___ Given records

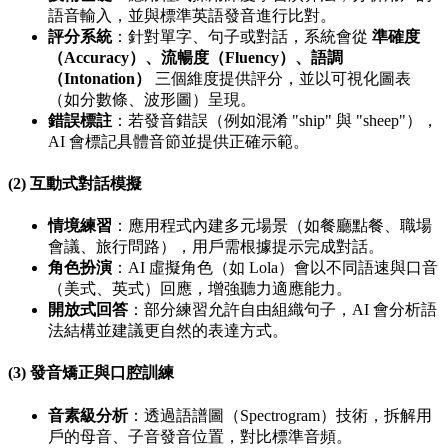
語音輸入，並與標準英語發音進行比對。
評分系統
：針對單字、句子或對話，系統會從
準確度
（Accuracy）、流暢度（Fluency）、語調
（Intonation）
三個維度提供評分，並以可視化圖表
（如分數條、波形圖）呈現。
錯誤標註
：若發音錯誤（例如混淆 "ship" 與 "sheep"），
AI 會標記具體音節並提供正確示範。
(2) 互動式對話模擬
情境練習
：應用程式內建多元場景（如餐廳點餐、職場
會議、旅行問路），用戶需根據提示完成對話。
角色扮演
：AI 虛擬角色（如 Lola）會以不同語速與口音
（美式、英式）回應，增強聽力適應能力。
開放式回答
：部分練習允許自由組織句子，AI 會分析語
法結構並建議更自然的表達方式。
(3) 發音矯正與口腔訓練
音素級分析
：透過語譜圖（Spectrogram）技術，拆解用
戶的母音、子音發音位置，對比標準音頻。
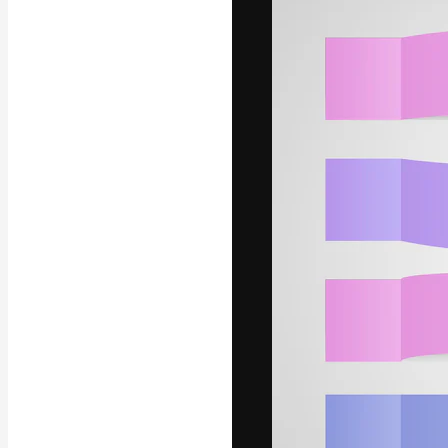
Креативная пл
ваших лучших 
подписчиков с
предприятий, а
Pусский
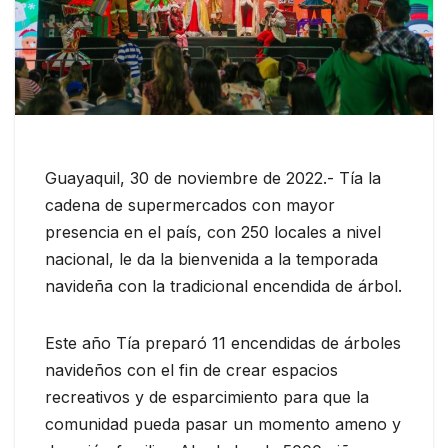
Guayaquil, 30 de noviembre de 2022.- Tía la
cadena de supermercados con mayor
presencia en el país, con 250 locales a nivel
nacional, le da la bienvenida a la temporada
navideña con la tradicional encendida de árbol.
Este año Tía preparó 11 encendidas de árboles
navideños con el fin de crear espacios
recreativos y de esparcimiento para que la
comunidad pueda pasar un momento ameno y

______
___ Given records

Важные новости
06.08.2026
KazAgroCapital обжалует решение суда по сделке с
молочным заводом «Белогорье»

______
___ Given records

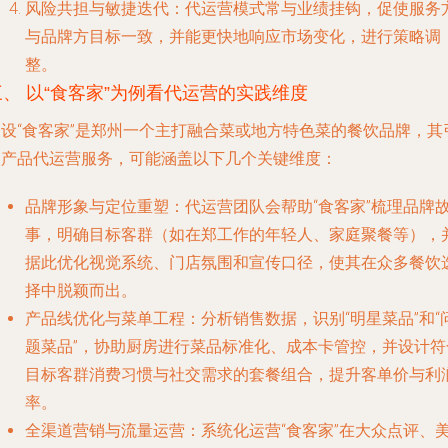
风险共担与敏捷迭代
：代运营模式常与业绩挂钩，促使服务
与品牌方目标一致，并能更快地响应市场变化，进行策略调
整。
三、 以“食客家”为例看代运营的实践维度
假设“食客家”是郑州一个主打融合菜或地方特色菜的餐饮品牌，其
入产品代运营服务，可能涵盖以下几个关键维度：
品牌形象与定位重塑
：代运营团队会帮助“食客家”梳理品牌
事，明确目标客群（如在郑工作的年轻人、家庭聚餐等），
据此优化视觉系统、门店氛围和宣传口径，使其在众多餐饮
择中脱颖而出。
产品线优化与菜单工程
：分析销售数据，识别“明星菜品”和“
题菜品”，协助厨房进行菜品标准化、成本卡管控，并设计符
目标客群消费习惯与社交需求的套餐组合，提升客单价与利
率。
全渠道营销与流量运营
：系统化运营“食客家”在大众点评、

______

Goal of the exercise: Working from the material above, retype exactly the lines from the one with "Guayaquil, 30 de noviembre de 2022.- Tía la" through the one with "comunidad pueda pasar un momento ameno y", both included, and only those lines.

Task result:
Guayaquil, 30 de noviembre de 2022.- Tía la
cadena de supermercados con mayor
presencia en el país, con 250 locales a nivel
nacional, le da la bienvenida a la temporada
navideña con la tradicional encendida de árbol.
Este año Tía preparó 11 encendidas de árboles
navideños con el fin de crear espacios
recreativos y de esparcimiento para que la
comunidad pueda pasar un momento ameno y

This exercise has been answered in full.